# Synchronisation des contacts Mac /Icloud



## patugo22 (27 Décembre 2019)

Bonjour,
Depuis quelques temps, mes contacts saisis sur mon Imac (Mac OS High Sierra V 10.13.6) ne se synchronisent plus avec Icloud et donc avec les autres appareils (Iphone et Ipad) qui eux, dialoguent normalement entre eux et le cloud.
Ce qui curieux, c'est que les autres applications (photos, calendrier, notes, rappels) se synchronisent normalement sur le Mac.
Je précise que "contacts" est bien coché dans les réglages Icloud et que mon espace est loin d'être saturé. 
Je ne comprends pas sauf que j'ai l'impression que cela date de la dernière mise à jour de High Sierra...
Quelqu'un a-t-il rencontré le même problème ?... ou une solution ?...


----------



## Lautréamont (20 Juin 2020)

patugo22 a dit:


> Bonjour,
> Depuis quelques temps, mes contacts saisis sur mon Imac (Mac OS High Sierra V 10.13.6) ne se synchronisent plus avec Icloud et donc avec les autres appareils (Iphone et Ipad) qui eux, dialoguent normalement entre eux et le cloud.
> Ce qui curieux, c'est que les autres applications (photos, calendrier, notes, rappels) se synchronisent normalement sur le Mac.
> Je précise que "contacts" est bien coché dans les réglages Icloud et que mon espace est loin d'être saturé.
> ...



Salut, 
J'ai a peu près le même souci.

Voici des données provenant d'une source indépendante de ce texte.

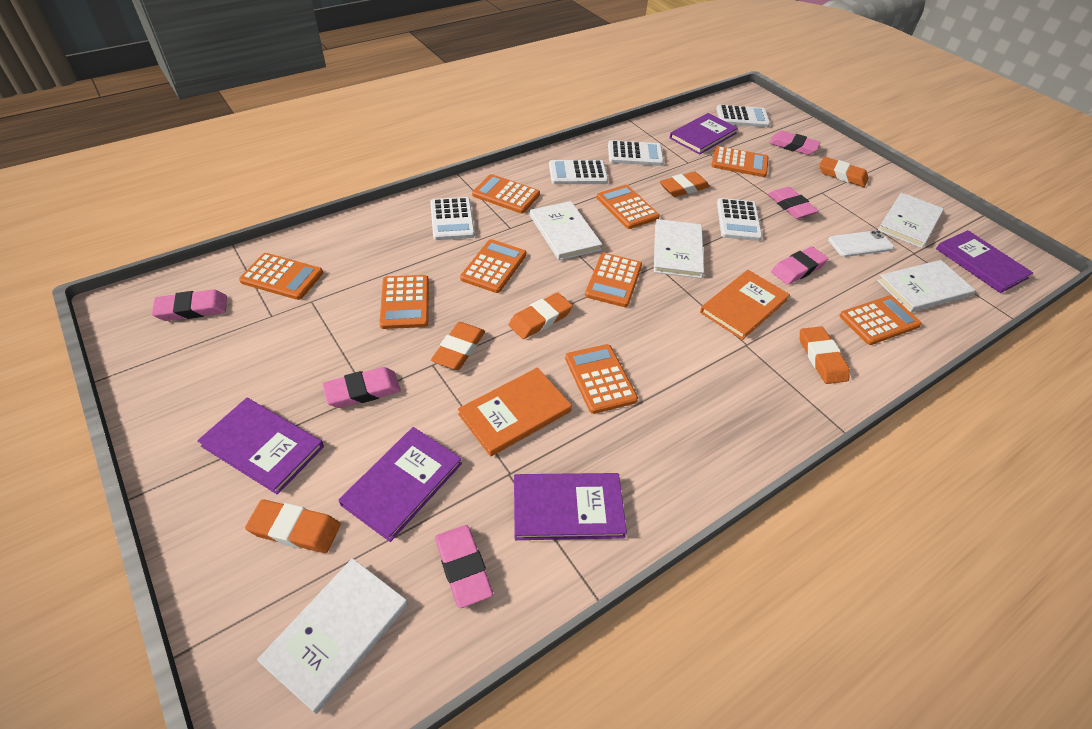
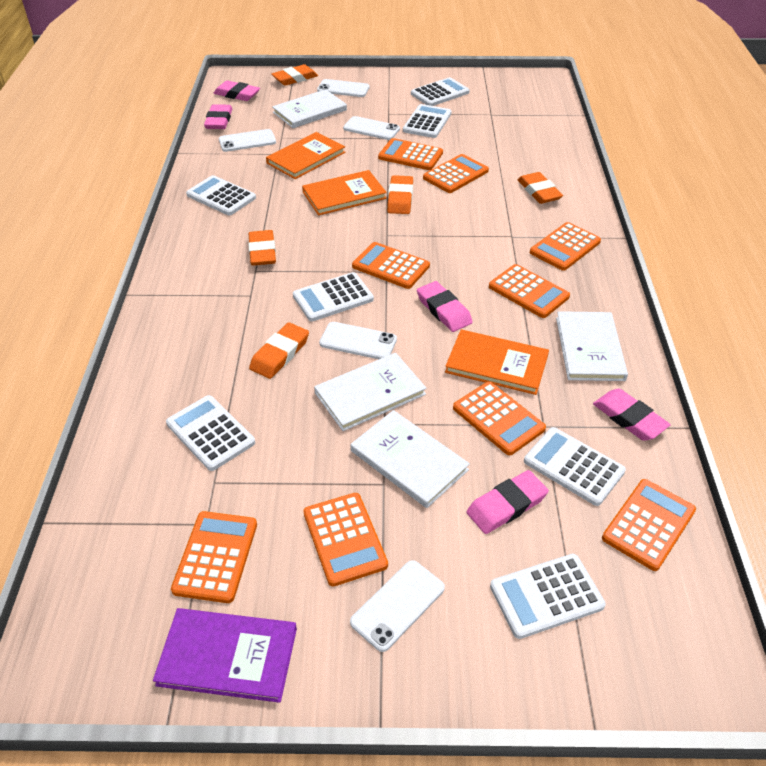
orange book: [458,367,572,457] [700,270,790,340] = 2 -> [266,132,345,179] [302,170,387,216] [445,329,549,395] = 3
orange eraser: [245,499,341,553] [431,322,485,370] [509,292,573,339] [660,172,710,197] [800,326,850,384] [819,157,869,187] = 6 -> [248,230,276,266] [249,322,309,379] [272,64,318,86] [387,175,413,214] [518,172,563,204] = 5
pink eraser: [152,289,227,321] [323,367,401,408] [435,525,493,608] [768,187,819,219] [769,131,821,155] [771,247,829,285] = 6 -> [204,104,232,129] [213,80,260,101] [417,281,473,332] [466,470,549,534] [593,389,671,441] = 5
purple book: [197,398,324,494] [338,427,462,542] [514,473,627,540] [670,113,738,154] [936,230,1033,293] = 5 -> [153,608,297,703] = 1
white book: [257,558,408,714] [530,201,602,260] [654,219,704,278] [877,260,975,312] [878,192,944,248] = 5 -> [272,89,347,128] [314,353,426,431] [351,410,470,508] [556,311,628,381] = 4
white calculator: [430,197,475,240] [549,160,608,184] [608,140,664,166] [716,105,770,127] [717,198,762,241] = 5 -> [166,395,255,471] [186,175,256,216] [293,272,374,321] [403,104,452,138] [411,77,470,106] [490,554,606,639] [524,427,626,506] = 7
white phone: [828,230,894,257] = 1 -> [219,129,276,152] [317,79,370,97] [319,322,397,359] [343,116,400,140] [350,560,445,652] = 5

Je vais éviter de créer un post pour l'instant. 
Mais sur mon mac, sur contact, j'ai un groupe gmail, et je ne peux le synchroniser avec iCloud. Une solution ??

Merci


----------



## Membre supprimé 1129907 (20 Juin 2020)

Tes contacts sont-ils dans le contact iCloud ou Google ?


----------